When an individual person lends money to a family member, as a personal favor the lender might allow the family member to pay the money back without interest, but most people who do that are fully aware that by forgiving the interest on the loan they are making a gift to the other family member. Evidently the City staff would like to make a similar gift to the Crestpointe project, using taxpayer money. Taxpayers should demand a full accounting for the value of that gift.]

4 - Property taxes increase 3% every year for the next 15 years. (That is sure to be an unpleasant surprise for taxpayers who have been misled to believe that Crestpointe would prevent their property taxes from increasing. Neither FOR nor the City has claimed that Crestpointe will keep property taxes from rising, but this is what some people believe they have been told…) [ADDED May 30th: It has come to my attention that the new spreadsheet also assumes that the combined city and county property tax rates in the first year would total 14% higher than they were last year. That assumption, which inflates the expected revenue numbers, would also come as an unpleasant surprise to many citizens!]


4 Comments »

  1. The city originally poised $3 million for a one-time project in Feb. Now May FOR has poised the city with $8 million for the same project. As I see it, next election the city will have 10.5 million poised for a retail project. Great post Ellen; hard work for this city is your forte.

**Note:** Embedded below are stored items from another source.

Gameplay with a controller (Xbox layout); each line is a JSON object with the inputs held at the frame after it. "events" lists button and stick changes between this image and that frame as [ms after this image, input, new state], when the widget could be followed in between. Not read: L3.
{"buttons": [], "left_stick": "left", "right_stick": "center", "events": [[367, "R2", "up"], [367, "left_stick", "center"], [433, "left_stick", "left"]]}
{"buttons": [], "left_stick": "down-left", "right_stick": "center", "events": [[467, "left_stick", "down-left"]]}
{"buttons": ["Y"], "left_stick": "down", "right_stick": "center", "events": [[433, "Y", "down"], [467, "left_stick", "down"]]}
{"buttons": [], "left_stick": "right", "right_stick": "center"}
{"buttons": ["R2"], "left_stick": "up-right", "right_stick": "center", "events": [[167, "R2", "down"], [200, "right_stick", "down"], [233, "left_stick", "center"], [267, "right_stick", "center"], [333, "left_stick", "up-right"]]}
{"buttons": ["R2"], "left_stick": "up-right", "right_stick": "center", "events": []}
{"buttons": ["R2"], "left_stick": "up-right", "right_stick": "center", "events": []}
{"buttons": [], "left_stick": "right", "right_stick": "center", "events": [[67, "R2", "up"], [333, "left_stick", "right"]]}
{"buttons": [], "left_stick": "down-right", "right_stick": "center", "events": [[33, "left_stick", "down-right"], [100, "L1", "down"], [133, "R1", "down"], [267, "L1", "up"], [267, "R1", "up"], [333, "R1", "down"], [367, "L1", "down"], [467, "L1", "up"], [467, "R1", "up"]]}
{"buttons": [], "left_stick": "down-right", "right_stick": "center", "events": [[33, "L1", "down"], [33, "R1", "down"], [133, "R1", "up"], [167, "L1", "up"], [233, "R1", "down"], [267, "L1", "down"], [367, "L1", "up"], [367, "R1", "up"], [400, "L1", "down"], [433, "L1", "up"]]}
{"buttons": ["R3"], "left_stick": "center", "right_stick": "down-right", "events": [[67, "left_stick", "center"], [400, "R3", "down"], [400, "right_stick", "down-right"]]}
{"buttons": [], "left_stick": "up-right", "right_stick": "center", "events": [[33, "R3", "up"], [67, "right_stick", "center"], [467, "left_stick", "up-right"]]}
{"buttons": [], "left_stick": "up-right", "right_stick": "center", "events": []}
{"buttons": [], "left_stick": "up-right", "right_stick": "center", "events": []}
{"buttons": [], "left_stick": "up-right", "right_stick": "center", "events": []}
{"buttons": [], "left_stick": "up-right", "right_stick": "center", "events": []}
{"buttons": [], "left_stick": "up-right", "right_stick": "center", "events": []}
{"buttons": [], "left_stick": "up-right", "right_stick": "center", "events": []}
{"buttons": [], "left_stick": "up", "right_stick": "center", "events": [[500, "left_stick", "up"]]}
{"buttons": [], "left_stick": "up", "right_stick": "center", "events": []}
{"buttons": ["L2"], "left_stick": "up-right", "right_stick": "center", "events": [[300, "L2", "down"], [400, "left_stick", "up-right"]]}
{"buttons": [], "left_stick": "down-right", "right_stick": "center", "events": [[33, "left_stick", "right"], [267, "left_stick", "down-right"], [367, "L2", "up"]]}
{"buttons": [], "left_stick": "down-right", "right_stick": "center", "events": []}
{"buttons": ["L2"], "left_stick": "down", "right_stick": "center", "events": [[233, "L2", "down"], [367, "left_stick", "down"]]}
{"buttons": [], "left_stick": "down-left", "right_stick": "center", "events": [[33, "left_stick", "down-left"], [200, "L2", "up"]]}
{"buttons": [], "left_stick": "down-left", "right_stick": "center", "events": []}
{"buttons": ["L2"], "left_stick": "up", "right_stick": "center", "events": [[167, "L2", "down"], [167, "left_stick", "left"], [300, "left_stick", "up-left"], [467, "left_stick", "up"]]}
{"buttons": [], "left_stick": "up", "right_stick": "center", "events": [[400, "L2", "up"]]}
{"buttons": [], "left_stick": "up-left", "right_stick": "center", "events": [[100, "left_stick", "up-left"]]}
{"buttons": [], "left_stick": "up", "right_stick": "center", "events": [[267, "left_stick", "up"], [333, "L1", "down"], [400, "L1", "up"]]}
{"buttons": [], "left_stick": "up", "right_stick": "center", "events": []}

    I agree the city’s use of funds by FOR are unreasonable assumptions for taxpayer’s money. What I am further worried about is the sales tax reliance burdening citizens with the continued hikes in property taxes. The risk is very high to rely on stores to stay in those buildings for 20 years. Furthermore, this assumption accounting practice is blurring the efficiency and usefulness of all taxes. A simple ward collection for schools as used by Thomas Jefferson has been lost. This makes me wonder if the schools are performing as well as we want to support them? As you can see the charts are expanded and color-coded improperly to make important statements of payments and collections a laboring task, and another issue with schools collecting sales tax monies in part with property taxes of this project is the financial risk of the schools all fall on a city where over a third of its residents are seniors. Is that much money being stored away in Oak Ridge? And if so, is FOR being greedy by not paying the city back with interest that is associated with a correct rate?

    Comment by Ray Kircher — May 16, 2007 @ 12:06 am

  2. The amount of money just falling out of our council must be checked. I cannot help to believe our council is allowing Mr. Jenkins to spend the money great grandchildren will be obligated to pay in the form of taxes. Mr. Jenkins needs to learn the possessive power of greed before making statements about the city having $8 million to provide as a gift. Maybe the council is being greedy by raising our taxes?

    Comment by Ray Kircher — May 17, 2007 @ 1:39 am

  3. Why on earth do you think every expense from the reserve funds should be paid back into the reserve funds? Have you forgotten that sometimes you just pay for something to get it? The citizen needs as expressed in the Citizen Satisfaction Survey and the ongoing expense (not to mention the environmental and social impact) by citizens forced to travel to shop in Knoxville to find things for their families more than justifies the one-time $10M participation by the city. For reliable CrestPointe information please see: http://www.forOakRidge.org/info.html

    Comment by Cracker — May 23, 2007 @ 4:37 am

  4. Cracker, the answer to the question “Why on earth do you think every expense from the reserve funds should be paid back into the reserve funds?” seems pretty obvious. F.O.R. (the owner of that website you cite) and City officials are telling Oak Ridge taxpayers that Crestpointe is an “investment” that will not only pay back the public’s money but also will generate significant new revenues. Many of us are not accepting those claims at face value, but instead are seeking a complete and responsible accounting for the full public costs and benefits of the project. You apparently want a Target store at any cost, but that does not justify a failure to accurately account for the true costs to the city of the proposal of you support.